I worked at MSFT from 87 to 98. I had multiple meetings with Bill, from the days when you had a meeting with him like you would with anybody else to the days when just getting on his schedule was like meeting with POTUS.
Back in the day MSFT was full of really really smart people. For example, Nathan Mhyrvold was an astrophysicist who had done some stuff with Stephen Hawking. And that kind of background wasn’t that uncommon among the people there. Lots of PhDs in lots of fields (not just CS). (I once remarked to a Really Smart Friend that I always felt like the dumb guy in the room; he looked surprised and said that was how he always felt.)
And yet, with all these smart people, who remember specialized in some small aspect of Microsoft, when they would meet with Bill he would almost always pick out very quickly the things they had missed in their product plans and strategies. HE was invariably the smartest guy in a room of brilliance.
Let me give a specific example from the last time I saw him. I was in the marketing department on a product team that was launching our first ever product for ecommerce (Microsoft Commerce Server). It was a very small team on a product that was not expected to make a great deal of money, but was necessary from a strategic standpoint. My point is, it wasn’t exactly on Bill’s radar. We had gotten the product via an acquisition, ported it to NT (remember NT?) and were ready to launch it.
Somehow we managed to get Bill lined up for the launch event, which was super hard to do because every product team wanted Bill at their events–a Bill appearance would guarantee lots of turnout, both by press and customers, as well as press coverage. So it was a major score. We had one very brief planning meeting with Bill several months in advance and, when the PM started telling him about the product, he cut him off saying, “I don’t want to fill up my head with a bunch of stuff that I’ll just have to learn again later.”
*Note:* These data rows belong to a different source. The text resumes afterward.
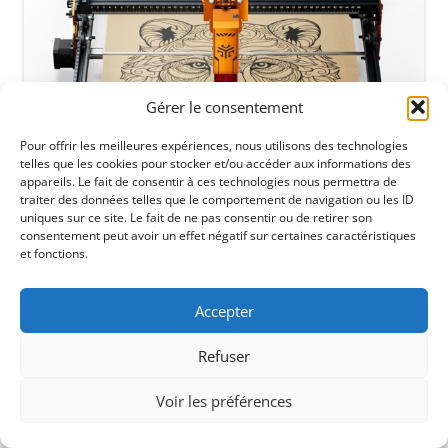
Gérer le consentement
Pour offrir les meilleures expériences, nous utilisons des technologies
telles que les cookies pour stocker et/ou accéder aux informations des
appareils. Le fait de consentir à ces technologies nous permettra de
traiter des données telles que le comportement de navigation ou les ID
uniques sur ce site. Le fait de ne pas consentir ou de retirer son
consentement peut avoir un effet négatif sur certaines caractéristiques
et fonctions.
Accepter
Refuser
Voir les préférences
A couple of weeks before the launch at the San Jose Convention Center, we had a briefing with Bill on the product and launch, where we went over features, messaging, competition, etc. We had an hour I believe. Two weeks later and Bill gets hustled in back stage, surrounded by his (now ever present) “bubble”–PR flacks, assistants, security people. Bill went out on stage and did a complete in-depth presentation on the product, space, future, etc, all from memory, no notes. Then dashed off to his next meeting.